Exercise goal
Your answer should hold every line of the records below that contains the string "from".

Dataset records
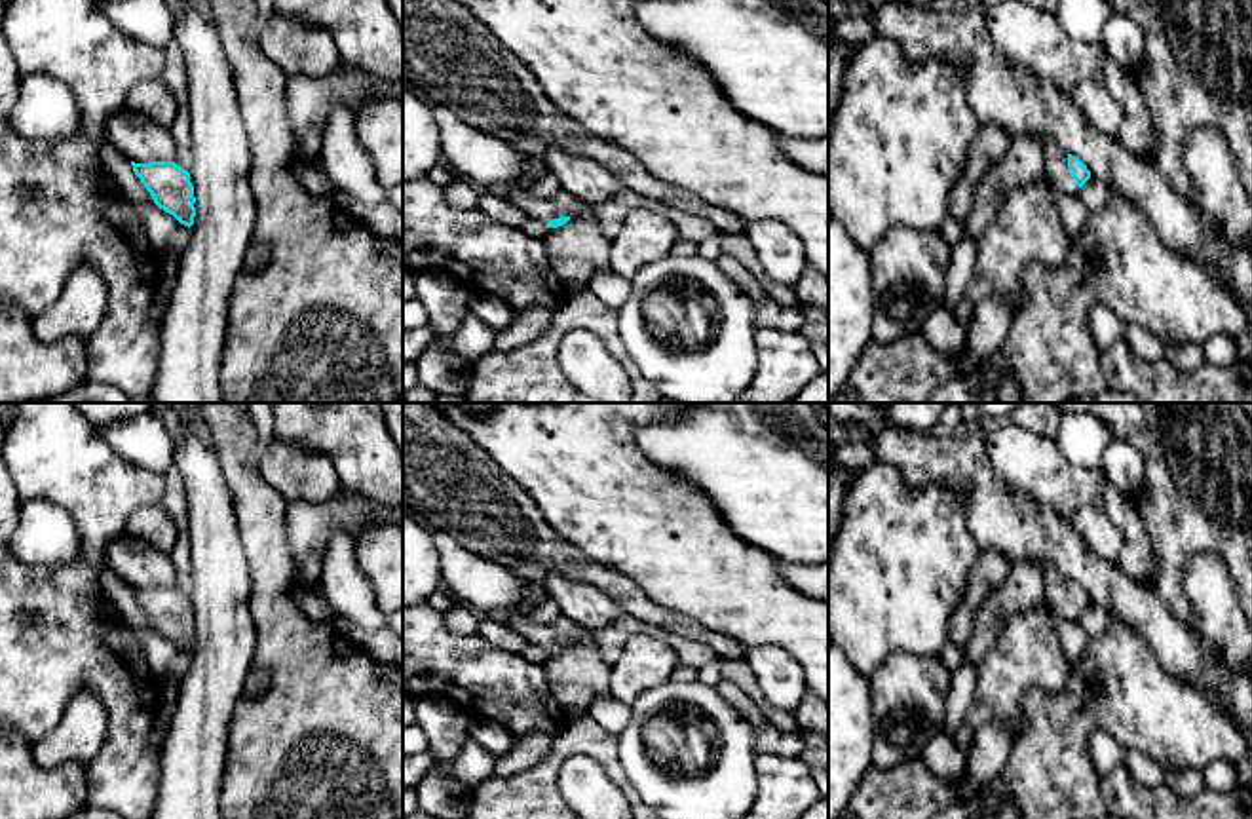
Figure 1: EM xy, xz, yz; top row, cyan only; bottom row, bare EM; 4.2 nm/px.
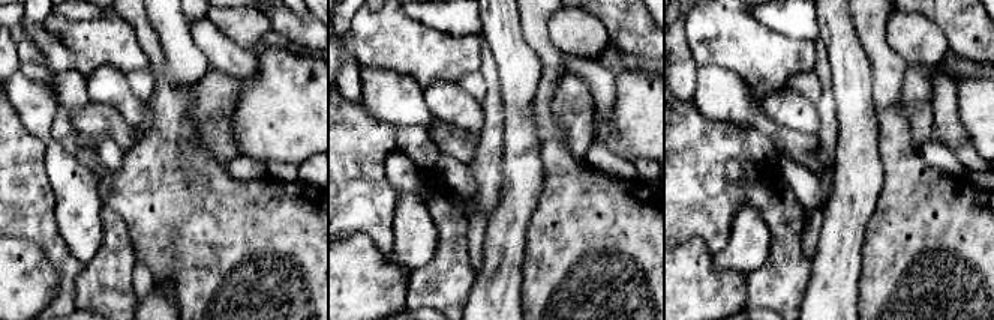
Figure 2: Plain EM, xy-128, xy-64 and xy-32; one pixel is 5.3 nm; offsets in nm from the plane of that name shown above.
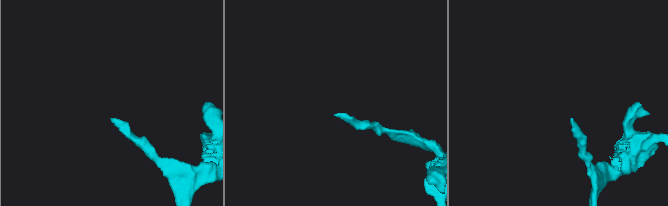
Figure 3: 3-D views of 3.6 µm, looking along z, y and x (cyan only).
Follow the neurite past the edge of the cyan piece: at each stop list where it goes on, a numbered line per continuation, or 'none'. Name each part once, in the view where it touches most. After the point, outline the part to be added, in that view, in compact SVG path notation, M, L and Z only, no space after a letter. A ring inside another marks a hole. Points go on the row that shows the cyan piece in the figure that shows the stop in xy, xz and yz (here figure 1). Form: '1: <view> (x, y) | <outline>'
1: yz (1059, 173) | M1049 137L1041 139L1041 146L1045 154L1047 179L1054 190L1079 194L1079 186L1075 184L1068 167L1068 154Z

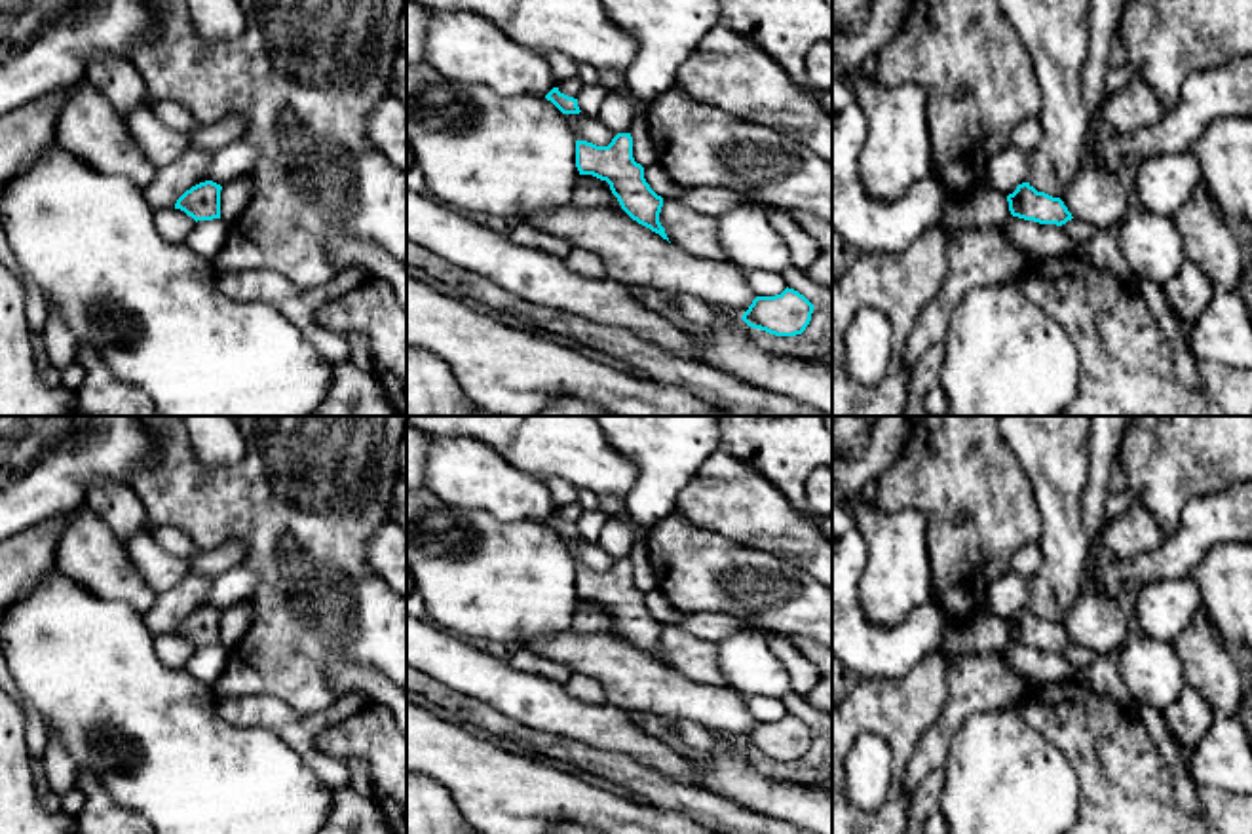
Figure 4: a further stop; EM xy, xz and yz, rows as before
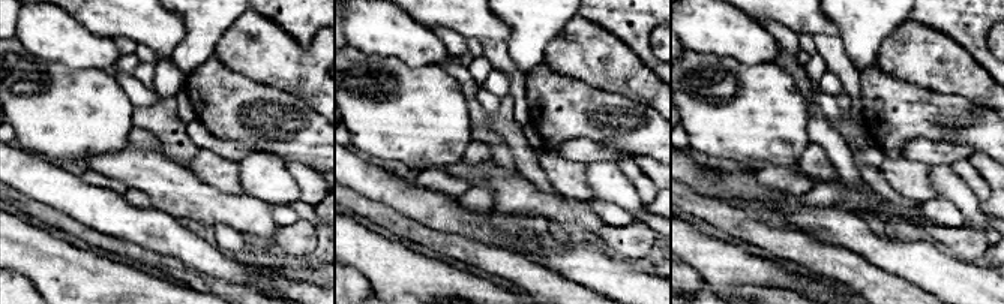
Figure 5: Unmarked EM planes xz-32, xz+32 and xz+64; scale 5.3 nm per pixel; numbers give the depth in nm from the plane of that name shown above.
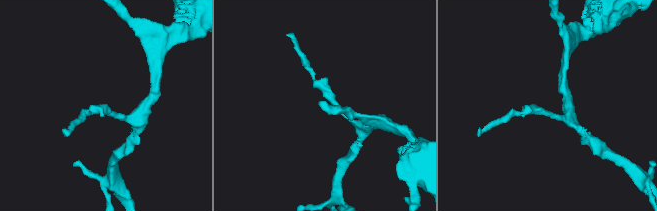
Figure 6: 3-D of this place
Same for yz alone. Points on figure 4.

Completed task
Figure 2: Plain EM, xy-128, xy-64 and xy-32; one pixel is 5.3 nm; offsets in nm from the plane of that name shown above.
Figure 5: Unmarked EM planes xz-32, xz+32 and xz+64; scale 5.3 nm per pixel; numbers give the depth in nm from the plane of that name shown above.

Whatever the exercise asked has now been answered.